Sexual harassment is devastating in and of itself for its victims, but new research shows there can be an even more insidious and troubling consequence that goes along with it.
When confronted with sexual harassment, we don't stand up for ourselves to the extent we believe we will, and because we use false predictions as a benchmark, we condemn others who are passive in the face of sexual harassment, according to a new study co-authored by Ann Tenbrunsel, professor of business ethics at the University of Notre Dame.
In "Double Victimization in the Workplace: Why Observers Condemn Passive Victims of Sexual Harassment," forthcoming in Organization Science, Tenbrunsel, and researchers from the University of Utah and Brigham Young and Northwestern Universities, conducted five studies that explored observers' condemnation of passive victims.
Pointing to the 1991 Senate conﬁrmation hearings for Clarence Thomas' appointment to the Supreme Court, the researchers note that Anita Hill testiﬁed she had been sexually harassed by Thomas during his tenure as head of the Equal Employment Opportunity Commission. She testiﬁed that despite being harassed numerous times years before, at no point did she confront Thomas about his behavior or take any action against the harassment. Her claim of repeated sexual harassment and perpetual inaction led to public suspicion with and condemnation of Anita Hill.

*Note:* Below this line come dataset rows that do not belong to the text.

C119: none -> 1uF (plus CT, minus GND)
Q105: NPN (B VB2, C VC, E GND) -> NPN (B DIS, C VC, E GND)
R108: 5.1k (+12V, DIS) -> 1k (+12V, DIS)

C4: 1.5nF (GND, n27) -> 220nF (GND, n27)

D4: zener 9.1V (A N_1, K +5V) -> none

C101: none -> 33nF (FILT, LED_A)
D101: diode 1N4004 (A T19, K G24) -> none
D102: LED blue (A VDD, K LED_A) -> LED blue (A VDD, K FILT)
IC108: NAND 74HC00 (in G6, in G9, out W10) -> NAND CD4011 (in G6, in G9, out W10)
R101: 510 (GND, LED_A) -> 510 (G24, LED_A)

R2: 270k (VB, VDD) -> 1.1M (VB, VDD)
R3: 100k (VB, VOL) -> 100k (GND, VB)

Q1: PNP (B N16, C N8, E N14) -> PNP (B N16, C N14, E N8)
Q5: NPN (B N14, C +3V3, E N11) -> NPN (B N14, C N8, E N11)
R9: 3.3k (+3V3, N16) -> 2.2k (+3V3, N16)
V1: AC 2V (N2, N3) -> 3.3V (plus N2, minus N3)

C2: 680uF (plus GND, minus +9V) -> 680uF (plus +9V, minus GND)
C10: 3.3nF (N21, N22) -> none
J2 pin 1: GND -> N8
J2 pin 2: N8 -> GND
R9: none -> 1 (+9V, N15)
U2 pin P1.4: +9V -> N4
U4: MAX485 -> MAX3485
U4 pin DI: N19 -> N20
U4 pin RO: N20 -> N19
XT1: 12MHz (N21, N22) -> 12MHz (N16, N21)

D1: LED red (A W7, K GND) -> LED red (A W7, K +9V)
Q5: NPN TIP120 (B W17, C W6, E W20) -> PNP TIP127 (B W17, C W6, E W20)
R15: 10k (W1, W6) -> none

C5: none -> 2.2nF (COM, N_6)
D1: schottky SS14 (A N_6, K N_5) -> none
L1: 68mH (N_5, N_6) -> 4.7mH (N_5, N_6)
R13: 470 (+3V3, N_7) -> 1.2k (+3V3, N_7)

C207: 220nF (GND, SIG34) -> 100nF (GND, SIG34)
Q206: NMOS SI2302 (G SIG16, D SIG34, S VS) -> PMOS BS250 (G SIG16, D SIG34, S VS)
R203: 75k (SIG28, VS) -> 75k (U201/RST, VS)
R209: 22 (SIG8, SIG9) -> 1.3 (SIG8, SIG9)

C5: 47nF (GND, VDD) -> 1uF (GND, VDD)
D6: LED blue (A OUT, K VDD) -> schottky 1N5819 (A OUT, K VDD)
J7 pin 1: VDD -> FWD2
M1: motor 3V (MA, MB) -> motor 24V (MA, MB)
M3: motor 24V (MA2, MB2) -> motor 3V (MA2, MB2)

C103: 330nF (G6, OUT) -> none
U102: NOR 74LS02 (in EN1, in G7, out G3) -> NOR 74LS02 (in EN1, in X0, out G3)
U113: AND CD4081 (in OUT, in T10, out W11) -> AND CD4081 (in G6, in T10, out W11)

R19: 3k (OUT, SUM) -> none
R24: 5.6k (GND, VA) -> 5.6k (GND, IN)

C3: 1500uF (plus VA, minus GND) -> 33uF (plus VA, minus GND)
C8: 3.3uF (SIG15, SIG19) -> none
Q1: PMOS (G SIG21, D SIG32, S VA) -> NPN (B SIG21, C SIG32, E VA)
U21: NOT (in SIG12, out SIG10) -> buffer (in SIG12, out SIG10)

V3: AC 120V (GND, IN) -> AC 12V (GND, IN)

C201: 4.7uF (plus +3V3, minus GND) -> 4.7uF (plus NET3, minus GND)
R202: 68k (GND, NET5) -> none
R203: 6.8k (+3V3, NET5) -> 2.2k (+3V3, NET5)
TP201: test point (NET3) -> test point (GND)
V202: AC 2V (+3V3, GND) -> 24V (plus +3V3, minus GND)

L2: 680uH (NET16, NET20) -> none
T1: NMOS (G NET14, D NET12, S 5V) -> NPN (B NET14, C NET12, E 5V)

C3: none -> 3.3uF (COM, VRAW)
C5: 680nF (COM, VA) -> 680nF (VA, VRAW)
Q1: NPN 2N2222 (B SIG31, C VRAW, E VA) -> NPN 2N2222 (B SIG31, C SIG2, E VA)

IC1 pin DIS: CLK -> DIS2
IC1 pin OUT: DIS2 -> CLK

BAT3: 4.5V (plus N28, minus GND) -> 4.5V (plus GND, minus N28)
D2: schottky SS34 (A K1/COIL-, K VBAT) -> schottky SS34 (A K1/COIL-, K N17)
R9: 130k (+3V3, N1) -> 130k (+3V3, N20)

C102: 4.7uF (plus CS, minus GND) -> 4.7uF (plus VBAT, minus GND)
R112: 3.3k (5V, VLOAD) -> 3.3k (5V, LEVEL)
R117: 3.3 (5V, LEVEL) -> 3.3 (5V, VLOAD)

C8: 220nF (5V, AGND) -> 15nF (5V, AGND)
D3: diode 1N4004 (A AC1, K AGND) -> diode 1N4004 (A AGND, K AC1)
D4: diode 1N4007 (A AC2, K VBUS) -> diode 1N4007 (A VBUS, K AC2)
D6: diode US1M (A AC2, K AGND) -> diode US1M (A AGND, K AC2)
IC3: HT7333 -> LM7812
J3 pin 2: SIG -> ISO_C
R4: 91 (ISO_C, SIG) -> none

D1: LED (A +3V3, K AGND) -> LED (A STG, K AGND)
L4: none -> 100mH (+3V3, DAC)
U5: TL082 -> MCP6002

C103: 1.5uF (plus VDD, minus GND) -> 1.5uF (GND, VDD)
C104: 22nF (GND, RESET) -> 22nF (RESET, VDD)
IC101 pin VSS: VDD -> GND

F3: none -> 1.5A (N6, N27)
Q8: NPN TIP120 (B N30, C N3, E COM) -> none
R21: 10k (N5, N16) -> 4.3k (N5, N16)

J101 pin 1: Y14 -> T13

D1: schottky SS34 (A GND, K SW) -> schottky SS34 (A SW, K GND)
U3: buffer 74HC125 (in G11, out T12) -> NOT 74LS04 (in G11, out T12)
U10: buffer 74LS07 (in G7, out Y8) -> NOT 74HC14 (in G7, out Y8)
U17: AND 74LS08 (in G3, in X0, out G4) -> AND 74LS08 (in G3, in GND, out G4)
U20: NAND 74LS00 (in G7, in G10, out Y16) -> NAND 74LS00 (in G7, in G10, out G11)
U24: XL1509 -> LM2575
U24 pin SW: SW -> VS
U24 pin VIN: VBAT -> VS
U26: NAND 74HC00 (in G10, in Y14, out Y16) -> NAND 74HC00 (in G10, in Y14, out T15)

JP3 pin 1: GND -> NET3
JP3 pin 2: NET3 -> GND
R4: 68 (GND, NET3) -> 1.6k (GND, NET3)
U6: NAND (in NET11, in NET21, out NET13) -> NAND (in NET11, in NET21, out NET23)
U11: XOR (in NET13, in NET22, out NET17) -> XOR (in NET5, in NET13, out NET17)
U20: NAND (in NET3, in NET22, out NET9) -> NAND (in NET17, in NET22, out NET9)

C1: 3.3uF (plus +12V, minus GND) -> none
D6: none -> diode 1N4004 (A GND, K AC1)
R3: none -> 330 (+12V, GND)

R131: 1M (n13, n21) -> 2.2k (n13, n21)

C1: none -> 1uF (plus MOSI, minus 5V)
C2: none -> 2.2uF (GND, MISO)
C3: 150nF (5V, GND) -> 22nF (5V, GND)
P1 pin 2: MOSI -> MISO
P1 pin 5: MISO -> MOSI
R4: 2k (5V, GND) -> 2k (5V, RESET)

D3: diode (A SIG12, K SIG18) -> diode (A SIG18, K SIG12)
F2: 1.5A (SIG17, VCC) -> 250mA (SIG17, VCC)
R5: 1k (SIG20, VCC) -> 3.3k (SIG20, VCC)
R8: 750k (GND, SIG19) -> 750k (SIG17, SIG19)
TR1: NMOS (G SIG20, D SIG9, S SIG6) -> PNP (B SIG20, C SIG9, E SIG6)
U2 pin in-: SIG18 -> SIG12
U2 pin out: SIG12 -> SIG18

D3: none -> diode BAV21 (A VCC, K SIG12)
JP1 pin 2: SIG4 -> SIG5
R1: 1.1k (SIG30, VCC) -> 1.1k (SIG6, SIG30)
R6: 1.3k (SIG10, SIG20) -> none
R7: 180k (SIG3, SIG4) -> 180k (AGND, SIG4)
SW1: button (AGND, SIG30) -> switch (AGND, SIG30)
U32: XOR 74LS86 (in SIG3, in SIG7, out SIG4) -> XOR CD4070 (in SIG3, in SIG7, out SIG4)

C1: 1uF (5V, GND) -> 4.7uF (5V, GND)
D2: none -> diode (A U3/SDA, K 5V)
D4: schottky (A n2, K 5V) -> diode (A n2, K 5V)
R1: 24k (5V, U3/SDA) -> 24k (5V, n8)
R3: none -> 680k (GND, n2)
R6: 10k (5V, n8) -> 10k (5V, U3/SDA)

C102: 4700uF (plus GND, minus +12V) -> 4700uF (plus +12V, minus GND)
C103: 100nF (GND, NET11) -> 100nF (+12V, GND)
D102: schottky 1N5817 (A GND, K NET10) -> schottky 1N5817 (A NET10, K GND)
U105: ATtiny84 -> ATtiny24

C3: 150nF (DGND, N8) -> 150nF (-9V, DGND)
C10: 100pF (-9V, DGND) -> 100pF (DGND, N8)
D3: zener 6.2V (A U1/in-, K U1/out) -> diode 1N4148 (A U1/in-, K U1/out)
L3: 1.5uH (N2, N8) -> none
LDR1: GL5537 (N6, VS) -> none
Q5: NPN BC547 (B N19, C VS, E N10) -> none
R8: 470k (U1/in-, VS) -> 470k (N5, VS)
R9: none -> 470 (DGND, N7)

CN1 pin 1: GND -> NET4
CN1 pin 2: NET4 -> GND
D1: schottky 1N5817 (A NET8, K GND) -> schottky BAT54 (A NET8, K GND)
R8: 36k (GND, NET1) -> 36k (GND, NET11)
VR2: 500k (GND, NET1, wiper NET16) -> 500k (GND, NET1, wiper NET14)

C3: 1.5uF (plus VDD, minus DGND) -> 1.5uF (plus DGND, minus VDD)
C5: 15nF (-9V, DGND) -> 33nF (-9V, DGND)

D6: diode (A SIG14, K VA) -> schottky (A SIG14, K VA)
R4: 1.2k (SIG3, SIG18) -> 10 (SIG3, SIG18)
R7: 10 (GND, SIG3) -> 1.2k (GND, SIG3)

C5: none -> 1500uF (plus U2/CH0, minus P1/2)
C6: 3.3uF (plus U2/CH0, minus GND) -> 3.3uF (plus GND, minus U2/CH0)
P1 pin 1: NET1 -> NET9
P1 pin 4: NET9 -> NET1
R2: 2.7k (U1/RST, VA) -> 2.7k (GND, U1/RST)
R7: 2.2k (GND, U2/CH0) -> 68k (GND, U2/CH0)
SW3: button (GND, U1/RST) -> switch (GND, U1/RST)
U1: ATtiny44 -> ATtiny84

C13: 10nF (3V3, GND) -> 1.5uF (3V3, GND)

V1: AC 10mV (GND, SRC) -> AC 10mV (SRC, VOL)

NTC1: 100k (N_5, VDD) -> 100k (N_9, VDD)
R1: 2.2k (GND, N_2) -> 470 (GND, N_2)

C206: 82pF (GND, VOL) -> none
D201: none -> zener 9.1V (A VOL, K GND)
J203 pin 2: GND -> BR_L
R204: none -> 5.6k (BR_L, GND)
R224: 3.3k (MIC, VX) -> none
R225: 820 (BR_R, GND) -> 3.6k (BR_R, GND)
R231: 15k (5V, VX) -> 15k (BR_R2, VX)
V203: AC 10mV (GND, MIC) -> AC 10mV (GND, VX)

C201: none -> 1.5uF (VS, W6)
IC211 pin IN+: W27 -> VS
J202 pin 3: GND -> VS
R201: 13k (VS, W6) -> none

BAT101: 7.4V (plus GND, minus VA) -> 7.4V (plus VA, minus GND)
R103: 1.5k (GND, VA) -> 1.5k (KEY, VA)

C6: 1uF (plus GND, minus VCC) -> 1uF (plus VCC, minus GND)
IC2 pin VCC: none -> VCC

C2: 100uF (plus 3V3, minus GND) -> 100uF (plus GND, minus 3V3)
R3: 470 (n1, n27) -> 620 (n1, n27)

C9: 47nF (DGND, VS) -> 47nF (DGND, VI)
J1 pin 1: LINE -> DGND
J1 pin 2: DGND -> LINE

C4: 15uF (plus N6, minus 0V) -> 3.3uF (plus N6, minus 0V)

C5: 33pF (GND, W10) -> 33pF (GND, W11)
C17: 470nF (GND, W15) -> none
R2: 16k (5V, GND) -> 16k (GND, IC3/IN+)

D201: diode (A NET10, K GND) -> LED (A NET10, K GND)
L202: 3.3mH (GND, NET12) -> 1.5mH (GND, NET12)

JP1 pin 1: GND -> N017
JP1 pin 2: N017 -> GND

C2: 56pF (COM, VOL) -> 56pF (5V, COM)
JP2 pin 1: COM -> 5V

Far from being an isolated incident, the case illustrates a trend that prevails even today.
"If we can increase the accuracy of our predictions and realize we won't stand up for ourselves as often as we would like to think, we will be less condemning of other victims," Tenbrunsel says.
In the first two studies, observers predicted they would be more confrontational than victims typically are, and this led to greater judgment of other passive victims, including unwillingness to work with them and to recommend them for a job.
The third study identiﬁed the failure to consider what may motivate victims to be passive, and the final two studies reduced condemnation of passive sexual harassment victims by highlighting their likely motivations at the time of the harassment and by having participants recall a past experience of their own when they did not act in the face of intimidation in the workplace, a situation related to but distinct from sexual harassment.
The results from these studies add insights into the causes and consequences of victim condemnation and help explain why passivity in the face of harassment—the predominant response—is subject to so much scorn.